--- Input for this task Enclosed Below ---
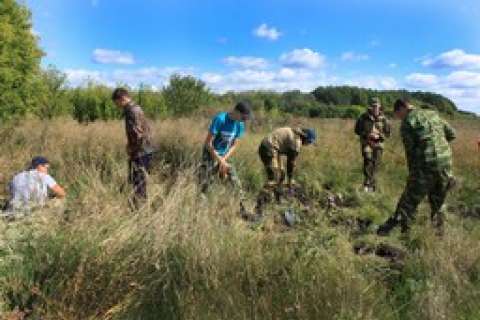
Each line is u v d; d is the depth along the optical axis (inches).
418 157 255.6
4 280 159.8
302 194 347.9
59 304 156.2
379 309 162.9
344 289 163.0
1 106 700.7
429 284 173.9
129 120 277.7
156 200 198.8
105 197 199.2
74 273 162.4
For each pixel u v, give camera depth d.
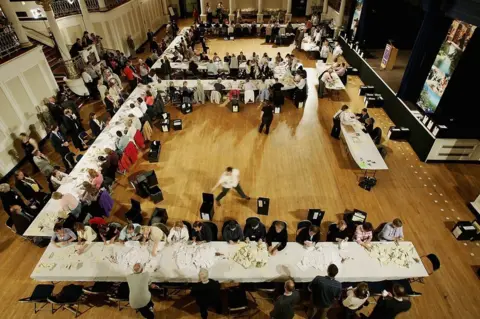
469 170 8.52
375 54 14.77
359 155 7.88
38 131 9.95
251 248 5.41
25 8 13.03
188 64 13.98
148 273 4.73
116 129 9.12
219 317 5.35
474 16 7.04
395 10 14.55
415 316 5.30
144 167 8.83
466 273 5.98
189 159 9.12
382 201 7.61
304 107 11.82
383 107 11.62
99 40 14.27
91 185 6.66
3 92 8.62
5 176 8.67
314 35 17.16
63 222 6.11
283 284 5.07
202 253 5.29
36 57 9.80
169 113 11.38
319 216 6.53
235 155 9.27
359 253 5.33
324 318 4.86
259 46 18.67
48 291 5.20
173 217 7.23
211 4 24.19
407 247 5.44
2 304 5.55
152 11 21.34
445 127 8.14
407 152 9.25
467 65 7.96
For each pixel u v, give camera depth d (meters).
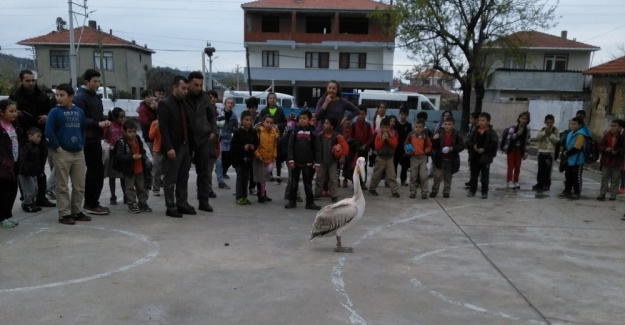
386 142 9.26
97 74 7.13
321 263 5.48
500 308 4.39
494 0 26.42
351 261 5.58
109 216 7.30
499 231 7.11
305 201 8.83
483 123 9.33
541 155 10.20
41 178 7.51
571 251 6.20
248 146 8.12
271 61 42.44
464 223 7.52
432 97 55.12
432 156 9.49
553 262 5.74
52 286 4.58
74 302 4.24
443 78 30.62
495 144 9.26
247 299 4.41
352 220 5.79
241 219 7.41
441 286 4.88
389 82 41.50
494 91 32.56
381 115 11.55
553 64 37.84
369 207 8.52
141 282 4.74
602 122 21.44
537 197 9.68
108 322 3.89
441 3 27.23
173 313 4.09
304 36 41.25
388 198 9.35
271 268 5.26
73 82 31.86
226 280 4.86
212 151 8.79
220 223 7.13
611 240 6.73
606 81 21.27
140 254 5.59
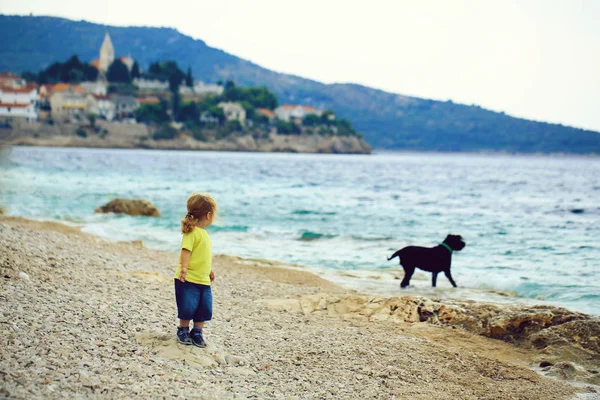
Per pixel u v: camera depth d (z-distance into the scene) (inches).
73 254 436.8
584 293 450.6
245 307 359.6
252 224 895.1
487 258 622.5
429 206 1246.9
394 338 308.7
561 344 301.0
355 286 478.0
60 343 219.9
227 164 3698.3
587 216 1074.1
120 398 180.2
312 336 300.2
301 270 521.0
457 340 320.2
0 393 167.5
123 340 239.0
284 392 213.9
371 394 221.9
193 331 246.5
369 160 6584.6
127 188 1482.5
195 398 190.9
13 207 995.9
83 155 4355.3
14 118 7480.3
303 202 1262.3
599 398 237.0
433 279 476.7
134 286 355.6
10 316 243.0
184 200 1212.5
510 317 331.9
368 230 845.8
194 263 239.1
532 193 1756.9
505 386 245.9
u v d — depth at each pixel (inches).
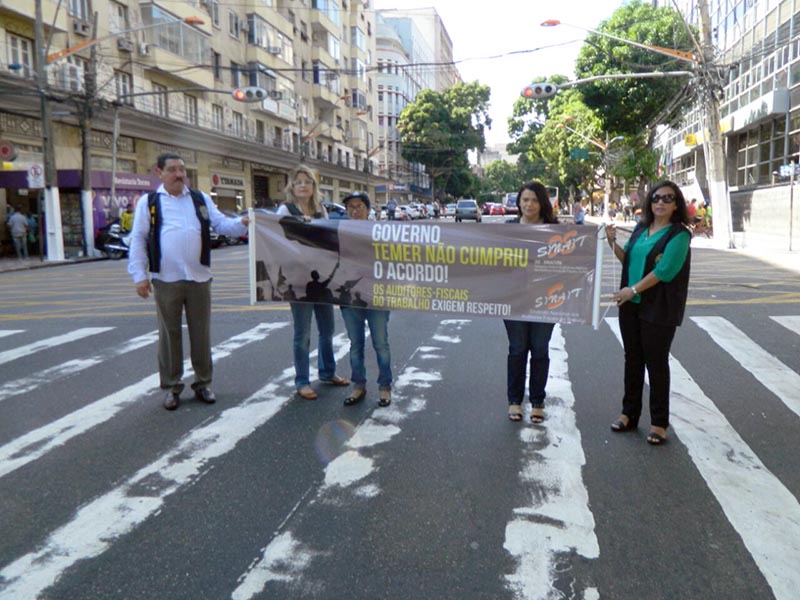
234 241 1203.2
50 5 971.3
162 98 1267.2
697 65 864.9
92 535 133.4
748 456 172.7
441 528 135.5
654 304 177.2
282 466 167.3
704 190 1482.5
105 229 944.9
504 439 185.6
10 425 199.9
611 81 1258.0
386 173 3026.6
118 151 1157.7
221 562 123.2
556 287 195.0
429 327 349.1
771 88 1059.3
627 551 126.5
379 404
--- End of Enclosed Input for this task ---
## Requirement
Exercise for the records above: copy only the lines from the one with "60 343 219.9" to the one with "221 562 123.2", both ends kept, and drop the pictures.

## Written solution
60 343 219.9
227 164 3698.3
587 216 1074.1
120 398 180.2
312 336 300.2
301 270 521.0
457 340 320.2
0 393 167.5
123 340 239.0
284 392 213.9
371 394 221.9
193 331 246.5
369 160 6584.6
127 188 1482.5
195 398 190.9
13 207 995.9
83 155 4355.3
14 118 7480.3
303 202 1262.3
599 398 237.0
433 279 476.7
134 286 355.6
10 316 243.0
184 200 1212.5
510 317 331.9
368 230 845.8
194 263 239.1
532 193 1756.9
505 386 245.9
u v d — depth at each pixel (inches).
234 241 1203.2
50 5 971.3
162 98 1267.2
697 65 864.9
92 535 133.4
748 456 172.7
441 528 135.5
654 304 177.2
282 466 167.3
704 190 1482.5
105 229 944.9
504 439 185.6
10 425 199.9
611 81 1258.0
386 173 3026.6
118 151 1157.7
221 562 123.2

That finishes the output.